Austin American-Statesman

A NEW THREAT EMERGES AS OIL PRICES KEEP ERODING

Oil prices have fallen 4 straight weeks as U.S. drillers add more rigs.

- By David Wethe and Joe Carroll Bloomberg News

There’s yet another concern growing as oil prices continue to erode: a record U.S. “fracklog.”

There were 5,946 drilled-but-uncomplete­d wells in the nation’s oilfields at the end of May, the most in at least three years, according to estimates by the U.S. Energy Informatio­n Administra­tion. In the last month alone, explorers drilled 125 more wells in the Permian Basin than they would open. That represents about 96,000 barrels a day of output hovering over the market.

If OPEC thought shale was a thorn in its side before, just wait until U.S. explorers turn their spigots on full blast. Wells waiting to be fracked and flowing are an overhang that could mean a burst of new supply in the second half of the year and into 2018, according to Luke Lemoine an analyst at Capital One Securities Inc. in New Orleans.

“Even though rig counts have gone through the roof in the Permian, we really haven’t even felt the full production implicatio­ns,” said William Foiles, an analyst at Bloomberg Intelligen­ce in New York. “We’ve only felt 70 percent of the rise in drilling.”

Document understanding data

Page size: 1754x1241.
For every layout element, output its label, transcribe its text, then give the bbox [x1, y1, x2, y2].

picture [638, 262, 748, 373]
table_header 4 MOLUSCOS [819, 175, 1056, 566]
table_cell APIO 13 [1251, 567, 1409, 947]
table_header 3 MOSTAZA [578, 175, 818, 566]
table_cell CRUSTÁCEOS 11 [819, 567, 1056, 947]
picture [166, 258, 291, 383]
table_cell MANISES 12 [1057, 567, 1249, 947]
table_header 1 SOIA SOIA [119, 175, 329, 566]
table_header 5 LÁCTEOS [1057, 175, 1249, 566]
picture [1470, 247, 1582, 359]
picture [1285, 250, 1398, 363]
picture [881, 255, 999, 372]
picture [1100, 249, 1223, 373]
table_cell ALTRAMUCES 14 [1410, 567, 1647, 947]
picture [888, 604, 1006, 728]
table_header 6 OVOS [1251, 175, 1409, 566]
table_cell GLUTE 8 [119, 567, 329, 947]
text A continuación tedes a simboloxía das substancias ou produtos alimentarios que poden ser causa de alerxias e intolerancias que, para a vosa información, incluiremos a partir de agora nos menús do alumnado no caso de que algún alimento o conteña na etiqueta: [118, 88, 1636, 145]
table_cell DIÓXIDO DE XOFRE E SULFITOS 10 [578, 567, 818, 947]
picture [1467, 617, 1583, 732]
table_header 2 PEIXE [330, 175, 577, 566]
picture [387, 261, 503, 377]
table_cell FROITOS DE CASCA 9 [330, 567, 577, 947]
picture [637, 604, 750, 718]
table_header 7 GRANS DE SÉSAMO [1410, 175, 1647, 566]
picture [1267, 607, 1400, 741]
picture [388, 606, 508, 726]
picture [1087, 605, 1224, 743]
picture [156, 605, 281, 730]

> [COMPLETE THE FOLLOWING]
1 > Edit the oil price article starting with "A NEW THREAT" and going on through "over the market.", putting "operators" in place of "drillers".
2 > Answer these questions from the oil price article.
(a) How many drilled-but-uncompleted wells were in U.S. oilfields at the end of May?
(b) At which firm and in which city does Luke Lemoine work as an analyst?
(c) According to William Foiles, what share of the rise in drilling has been felt so far?
3 > Write the next part of the oil price article, picking up after its last sentence.
The entries are separate material and have no link to the oil price article.

> [RESPONSES TO THE TASKS]
1 >
A NEW THREAT EMERGES AS OIL PRICES KEEP ERODING

Oil prices have fallen 4 straight weeks as U.S. operators add more rigs.

- By David Wethe and Joe Carroll Bloomberg News

There’s yet another concern growing as oil prices continue to erode: a record U.S. “fracklog.”

There were 5,946 drilled-but-uncomplete­d wells in the nation’s oilfields at the end of May, the most in at least three years, according to estimates by the U.S. Energy Informatio­n Administra­tion. In the last month alone, explorers drilled 125 more wells in the Permian Basin than they would open. That represents about 96,000 barrels a day of output hovering over the market.

2 >
(a) 5,946
(b) Capital One Securities Inc. in New Orleans
(c) 70 percent

3 >
Explorers generally start the drilling process with contractor­s such as Helmerich & Payne Inc. and Nabors Industries Ltd., using rigs to dig a vertical shaft that can drop 5,000 feet or more. They then build in a bend to extend the shaft sideways into a promising shale layer, a process that overall can take weeks.

Other service companies such as Schlumberg­er Ltd. and Halliburto­n Co. complete the process, using high-pressure machines that push in sand, water and chemicals to free up oil and natural gas that’s pumped to the surface. Until that final step occurs, the well is known as a DUC, a drilled-but-un-

completed asset, part of the so-called fracklog.

Oil prices have declined for four straight weeks as U.S. drillers continue to add rigs, blunting OPECled efforts to rebalance an oversuppli­ed market. Last week was the 22nd in a row in which U.S. explorers boosted their rig count, the longest stretch of uninterrup­ted growth in more than three decades.

Explorers can afford to keep drilling with oil under $50, once considered a key price point for expansion, partly because of hedging, price insurance bought by companies when oil neared $55 at the end of last year.

Explorers have also cut the cost of drilling using new systems that make the process more efficient. In some shale plays, like the Permian, that’s dropped the break-even price to about $35. That new efficiency, though, has overwhelme­d fracking firms.

Rising global oil stockpiles plunged the industry into its worst downturn in a generation three years ago, with prices falling as low as $26.05 on Feb. 11, 2016. Service companies were among the hardest hit, cutting more than 333,000 jobs globally and sidelining much of their machinery. Now, they’ve been caught short by the explosiven­ess of the U.S. shale rebirth.

“The pace at which operators can exploit this resource will depend on how quickly the services sector can bring back completion capacity and crews,” said Andrew Slaughter, executive director of the Deloitte Center for Energy Solutions in Houston, in a telephone interview.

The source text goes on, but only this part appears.